Door swings shut on rate rise following inflation data

Australian mortgage-holders and businesses appear to have dodged another interest rate hike following an inflation reading that takes pressure off the central bank.

Households are still being hit with higher prices for everything from fruit to fuel, along with crippling rents and insurance, but economists agree inflationary pressures are contained enough to keep rates on hold when the RBA meets on Tuesday.

Share prices rose on improved prospects for a “soft landing” and prompted investors to abandon rate hike bets, instead pricing in a 65 per cent chance of a cut by December.

The annual rate of headline inflation did accelerate in June, however, rising to 3.8 per cent, up from 3.6 per cent – the first increase in the consumer price index in 18 months, the Australian Bureau of Statistics said. 

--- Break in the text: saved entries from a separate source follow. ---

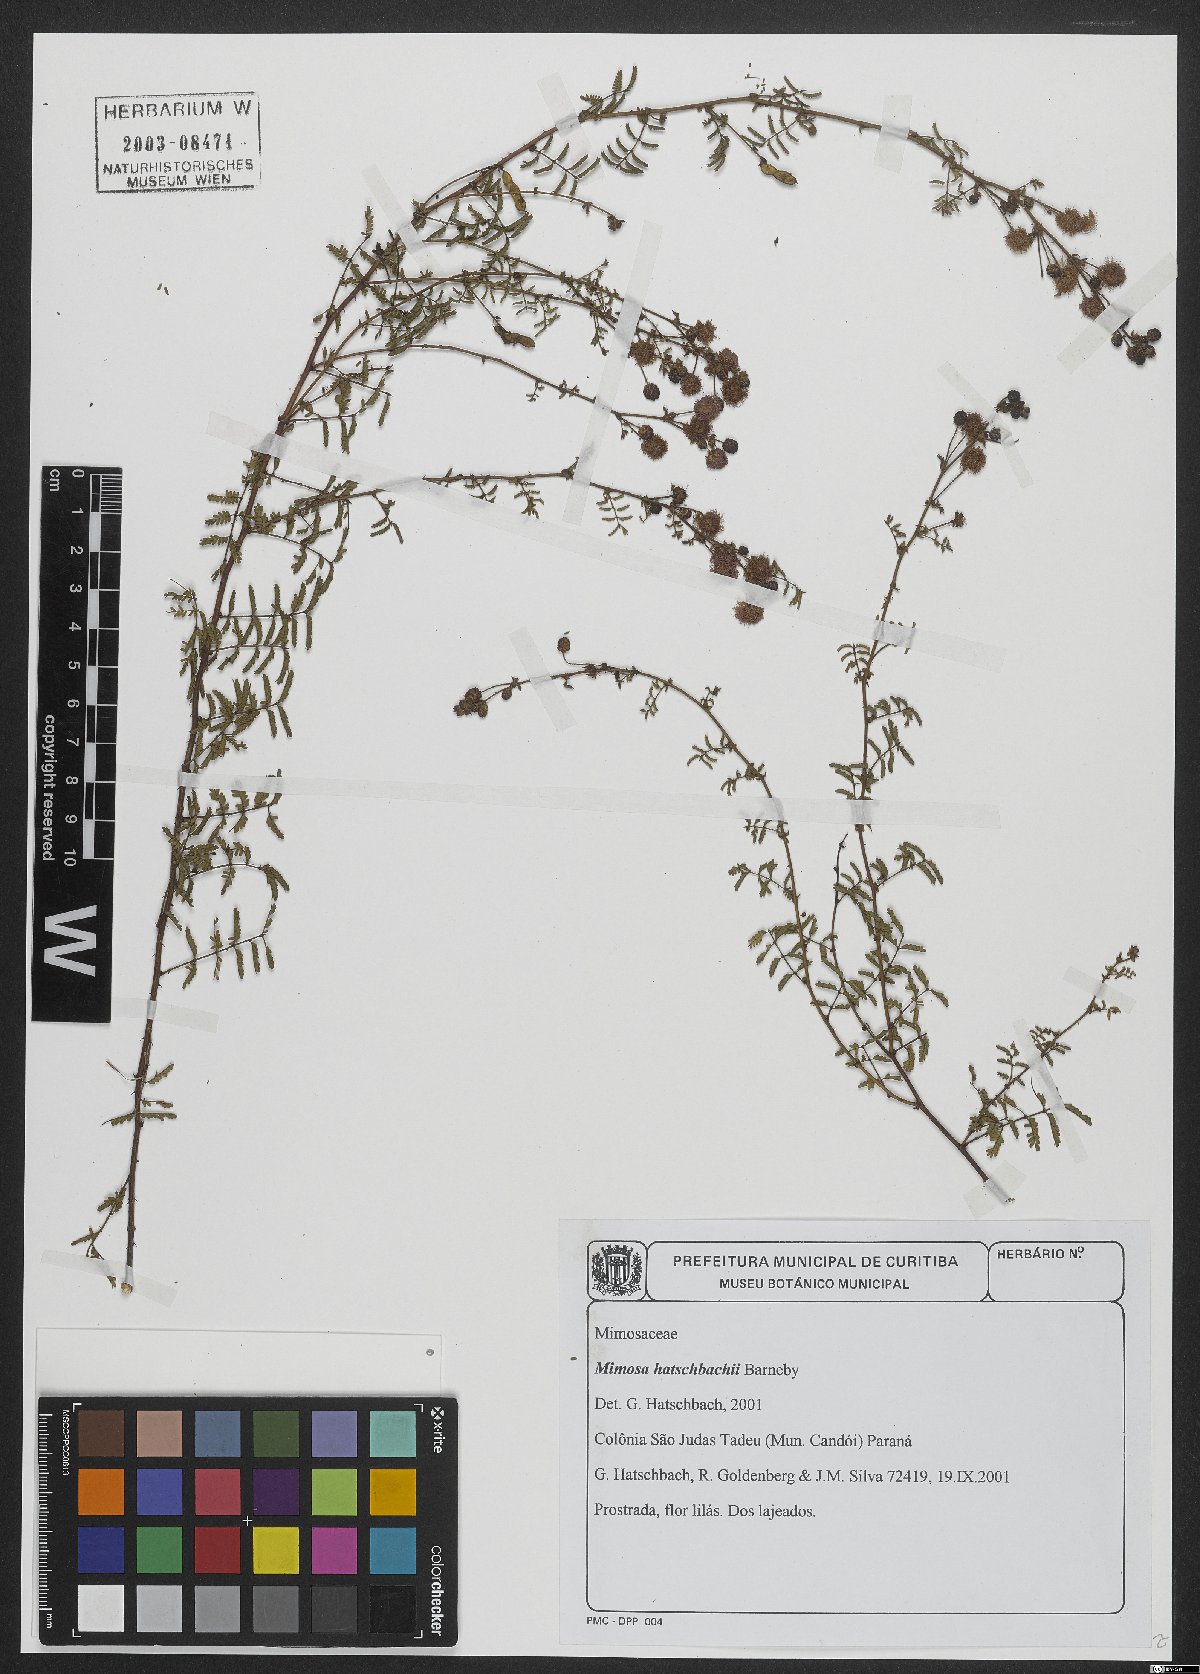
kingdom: Plantae
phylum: Tracheophyta
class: Magnoliopsida
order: Fabales
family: Fabaceae
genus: Mimosa
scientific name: Mimosa hatschbachii
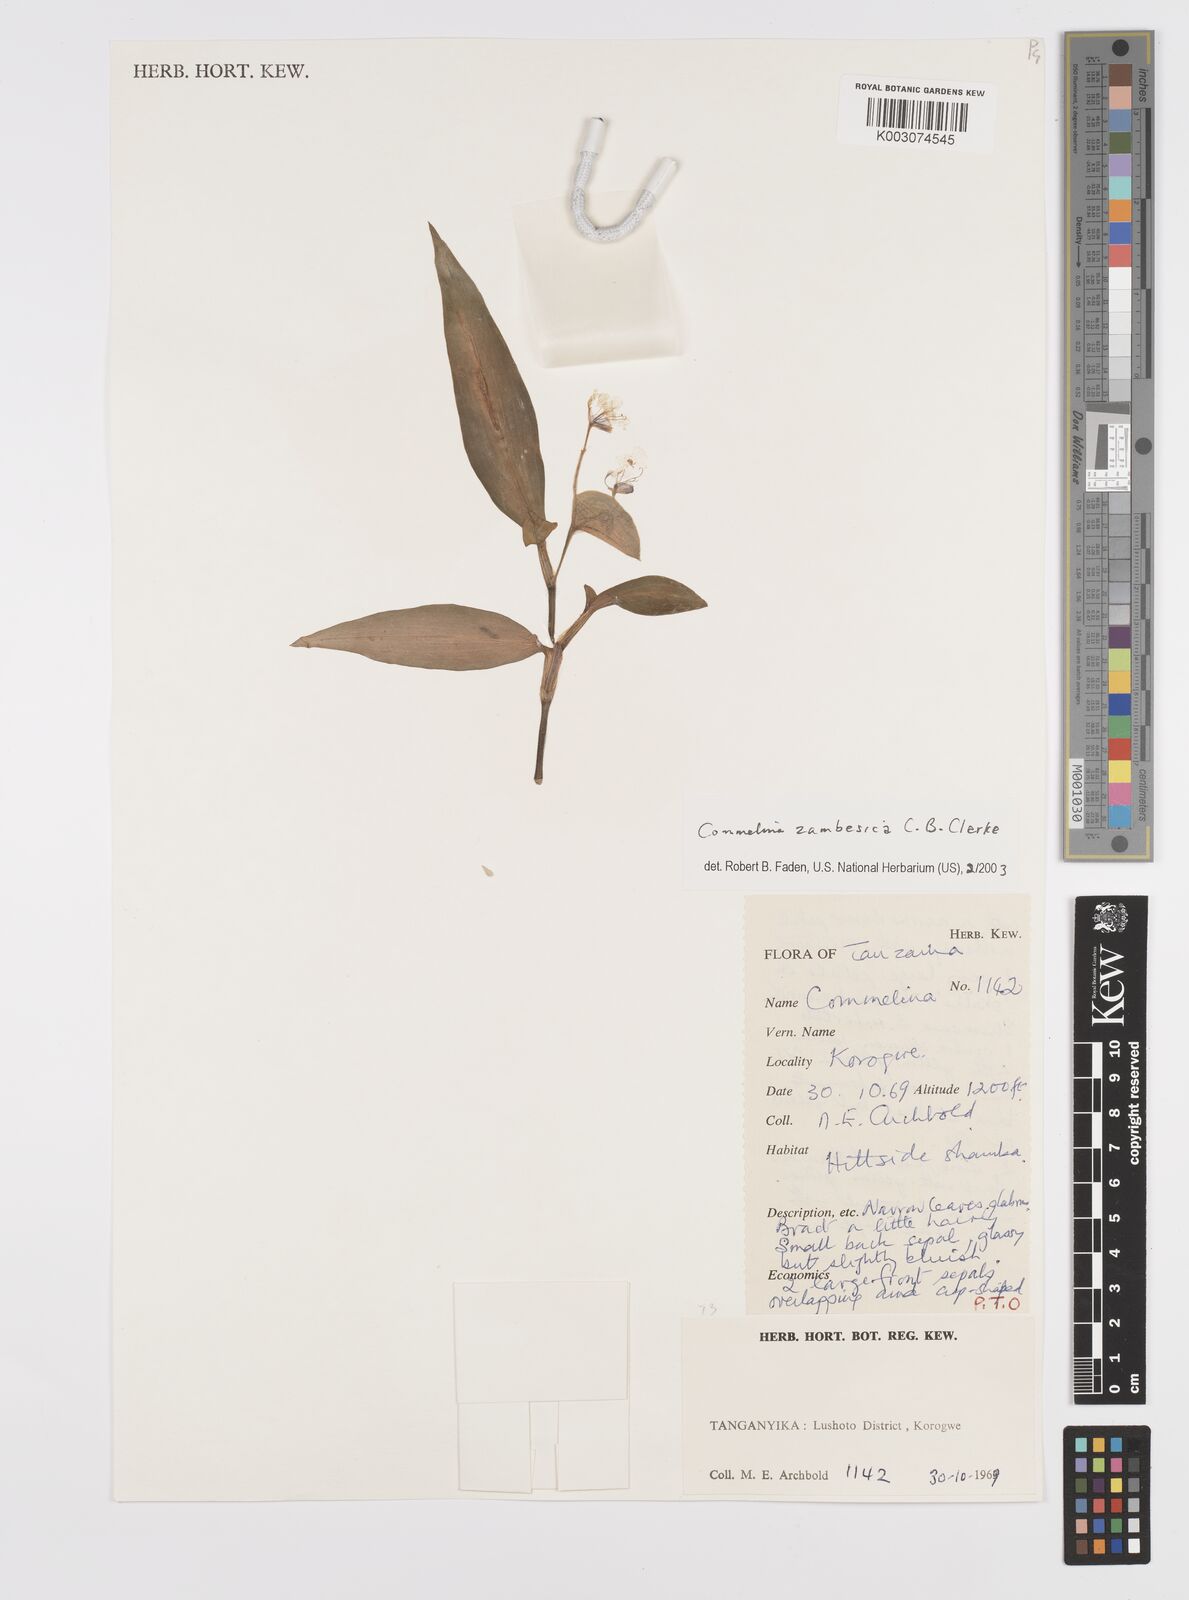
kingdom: Plantae
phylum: Tracheophyta
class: Liliopsida
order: Commelinales
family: Commelinaceae
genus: Commelina
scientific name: Commelina zambesica
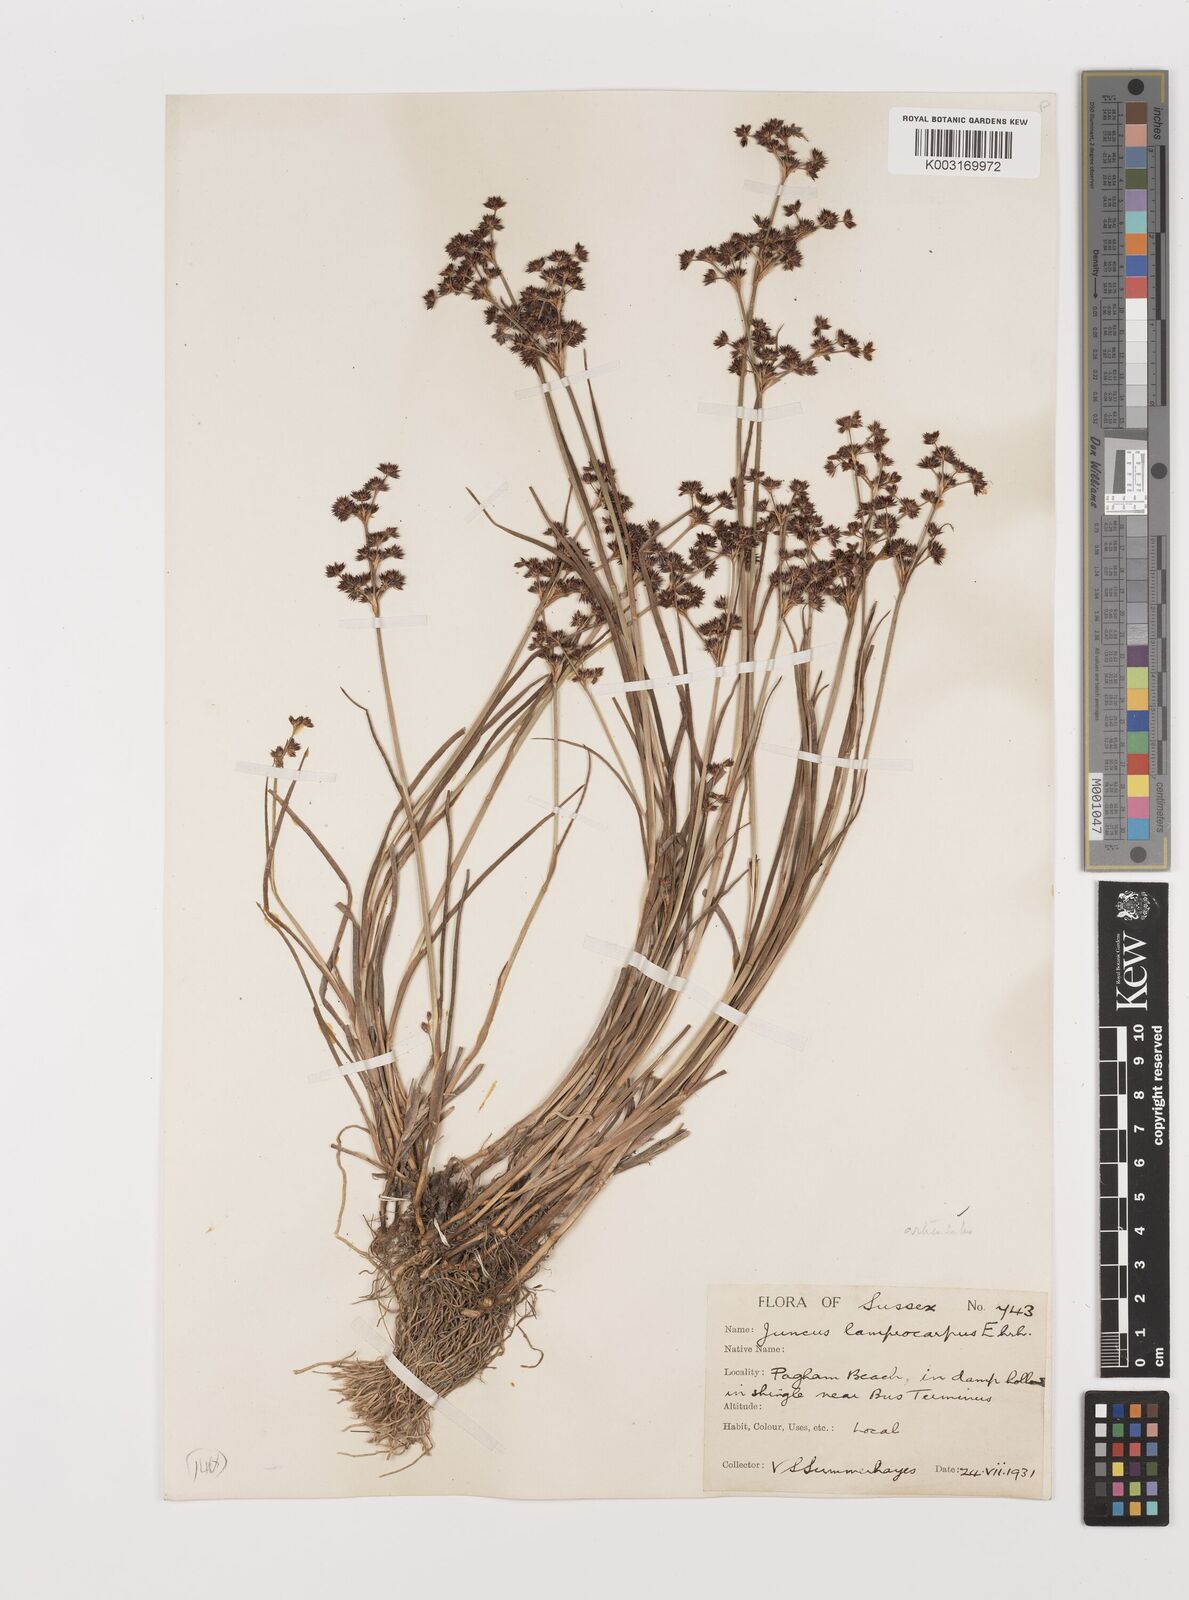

Yet a higher June quarter number was expected by the Reserve Bank of Australia and economists, with the headline figure landing broadly as the central bank and consensus thought.

Treasurer Jim Chalmers stressed inflation could “zig and zag on the way down” and highlighted his government’s efforts to help temper inflation.

“We have delivered the first back-to-back surpluses in almost two decades, which the RBA governor has said are helping in the fight against inflation,” he said on Wednesday.

Shadow treasurer Angus Taylor, speaking at a press conference where opposition leaders attacked Dr Chalmers’ record in office, said the government was spending too much.

“The government has had its foot on the accelerator while the RBA has its foot on the brake …  if you keep going down this path you wreck the engine,” Mr Taylor said.

But Deloitte Access Economics partner Stephen Smith was optimistic following the June consumer price index, saying it should “put to rest the tired notion the RBA should lift rates”.

“What we have seen today is confirmation that inflation and inflationary expectations are not running rampant,” he said.

The factors still driving inflation, such as rents – pushed higher by housing shortages and fruit prices and rocked by bad weather – were not fixed by higher interest rates, Mr Smith said.

The annual trimmed mean, the central bank’s preferred measure of underlying inflation that strips away volatile items, has come in lower for six consecutive quarters, the economist observed.

The annual trimmed mean moderated to 3.9 per cent in June, down from 4.0 per cent in March.

Slightly higher annual inflation was recorded for goods and services when compared to the March quarter numbers.

“Prices rose for goods such as tobacco, new dwellings, automotive fuel and fruit,” ABS head of prices statistics Michelle Marquardt said, adding annual services inflation continued to be pushed higher by rents and insurance. 

EY senior economist Paula Gadsby said mortgage holders could “breathe easy” because it was clear underlying inflationary pressures were not building, as feared.  

“Our view remains that the cash rate will at least need to remain restrictive for some time yet,” she said.

The central bank received another important data point for interest rate setting, retail sales, which rose another 0.5 per cent in June to follow May’s 0.6 per cent.

Sales were boosted by shoppers taking advantage of end-of-financial year savings, the ABS said, particularly for discretionary item such as furniture and clothing.